Joan Jett Rocks! by Jeff Apter
Joan Jett is rock.

March 1997

Joan Jett is rock. There's no denying it. The '97 version may still be the queen of the cover tune (more of that later), but she's cropped the black tresses and bleached away; the end result is a look that is equal parts Annie Lennox and Billie Joe Green Day.

She's so lean that you want to pull her aside and ask her if she's eating properly, but those triceps fairly ripple. Out front of her black-leather- clad hard-rocking combo (who all seemed to be named Tommy), Jett's totally watchable -- every sneer and snarl and trademark "yow" and whiplash guitar turn. And she's still big on living out the role of the punky elder sister who guarded her record collection as though it were Fort Knox or the Shroud of Bloody Turin. Or maybe she's the loner from high school with "the reputation," who grew up, got famous, and can now flip the world the middle finger.


A Younger, More Hirsute Joan Jett

Whatever. But I've got to wonder how she feels about her audience these days: the bald spots are prominent, as are the paunches and corporate ponytails. Jett didn't seem to mind, though, as she not so much played her guitar as fondled and dry-humped it, rolling her eyes to the ceiling orgasmically. Maybe she just couldn't see beyond the first row.

Age hasn't affected her pop-metal stomping; tonight she was road testing a brace of new tunes (titles such as "Fetish," "Kiss on the Mouth" and "Naked" suggest Jett's going all adult on us), but she found the time and energy to rip-and-tear through her faves. Naturally, Iggy Pop renditions featured prominently: "I Wanna Be Your Dog" closed the set proper. The Danbury crowd yanked her back for an encore, and moments later she delivered "Wild Child" as her parting shot.

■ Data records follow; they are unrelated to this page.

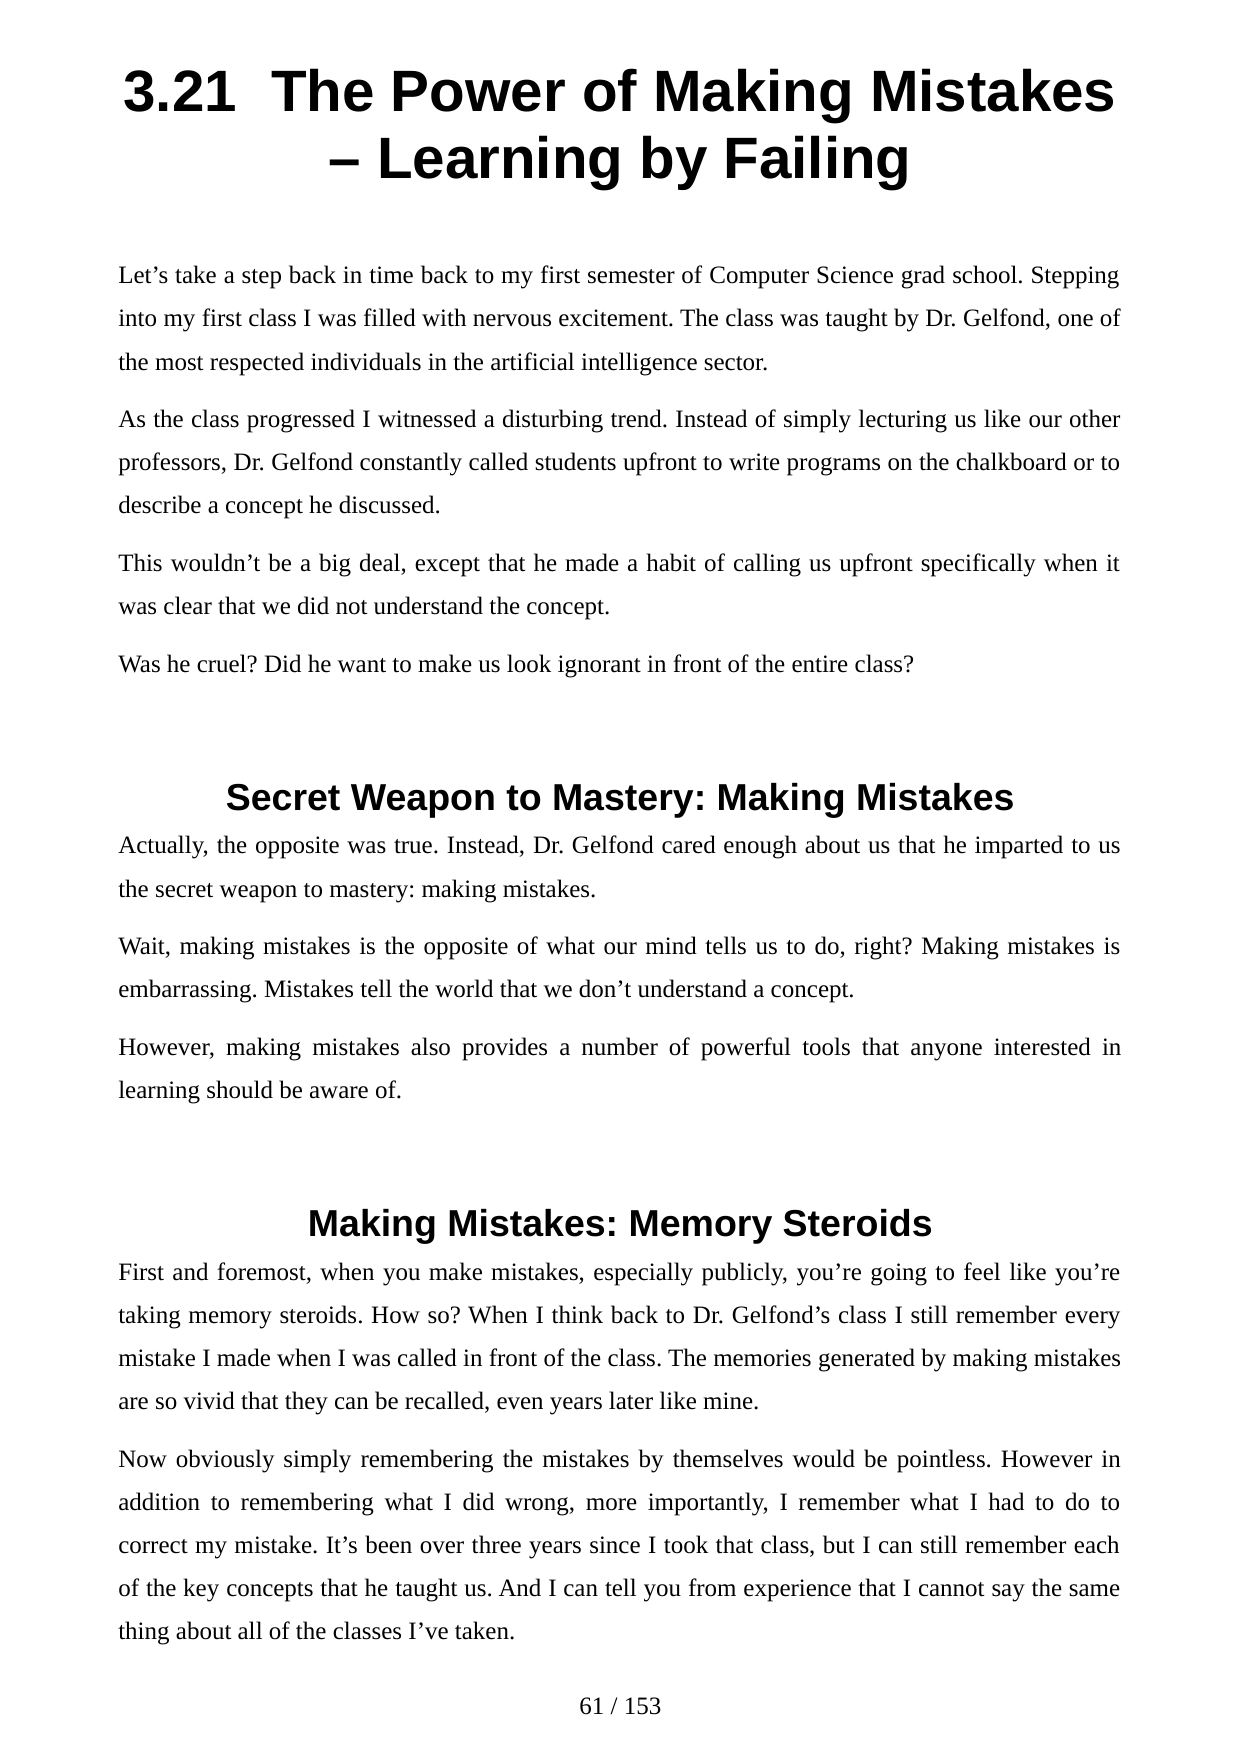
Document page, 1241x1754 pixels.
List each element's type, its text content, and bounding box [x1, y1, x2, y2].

text Now obviously simply remembering the mistakes by themselves would be pointless. However in addition to remembering what I did wrong, more importantly, I remember what I had to do to correct my mistake. It’s been over three years since I took that class, but I can still remember each of the key concepts that he taught us. And I can tell you from experience that I cannot say the same thing about all of the classes I’ve taken. [118, 1444, 1122, 1645]
title 3.21 The Power of Making Mistakes – Learning by Failing [118, 56, 1122, 190]
subtitle Secret Weapon to Mastery: Making Mistakes [118, 775, 1122, 818]
text First and foremost, when you make mistakes, especially publicly, you’re going to feel like you’re taking memory steroids. How so? When I think back to Dr. Gelfond’s class I still remember every mistake I made when I was called in front of the class. The memories generated by making mistakes are so vivid that they can be recalled, even years later like mine. [118, 1257, 1122, 1415]
text As the class progressed I witnessed a disturbing trend. Instead of simply lecturing us like our other professors, Dr. Gelfond constantly called students upfront to write programs on the chalkboard or to describe a concept he discussed. [118, 404, 1122, 519]
text Wait, making mistakes is the opposite of what our mind tells us to do, right? Making mistakes is embarrassing. Mistakes tell the world that we don’t understand a concept. [118, 931, 1122, 1003]
text Let’s take a step back in time back to my first semester of Computer Science grad school. Stepping into my first class I was filled with nervous excitement. The class was taught by Dr. Gelfond, one of the most respected individuals in the artificial intelligence sector. [118, 260, 1122, 375]
text Actually, the opposite was true. Instead, Dr. Gelfond cared enough about us that he imparted to us the secret weapon to mastery: making mistakes. [118, 831, 1122, 902]
text However, making mistakes also provides a number of powerful tools that anyone interested in learning should be aware of. [118, 1032, 1122, 1104]
text Was he cruel? Did he want to make us look ignorant in front of the entire class? [118, 649, 1122, 678]
subtitle Making Mistakes: Memory Steroids [118, 1201, 1122, 1244]
text This wouldn’t be a big deal, except that he made a habit of calling us upfront specifically when it was clear that we did not understand the concept. [118, 548, 1122, 620]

Jett put a punkish spin on "Crimson and Clover," transformed Paul Westerberg's "Androgynous" into a Thursday night singalong, revealed her roots (and age) by her 100-mile-an-hour savaging of the theme to the Mary Tyler Moore Show, virtually splintered the stage during a Glitter Band shout-and-respond revelry, and then somehow found the time to serve up her own "Light of Day," "I Love Rock 'n' Roll" (natch) and (surprisingly) "Cherry Bomb."

Sure, Joan Jett's cartoonish and maybe she shouldn't be doing this kind of noisy thang at her age, but she is rock 'n' roll incarnate, primal, earthy and essential. If one ever needed evidence, it was there on exhibit, tonight in Danbury's Tuxedo Junction.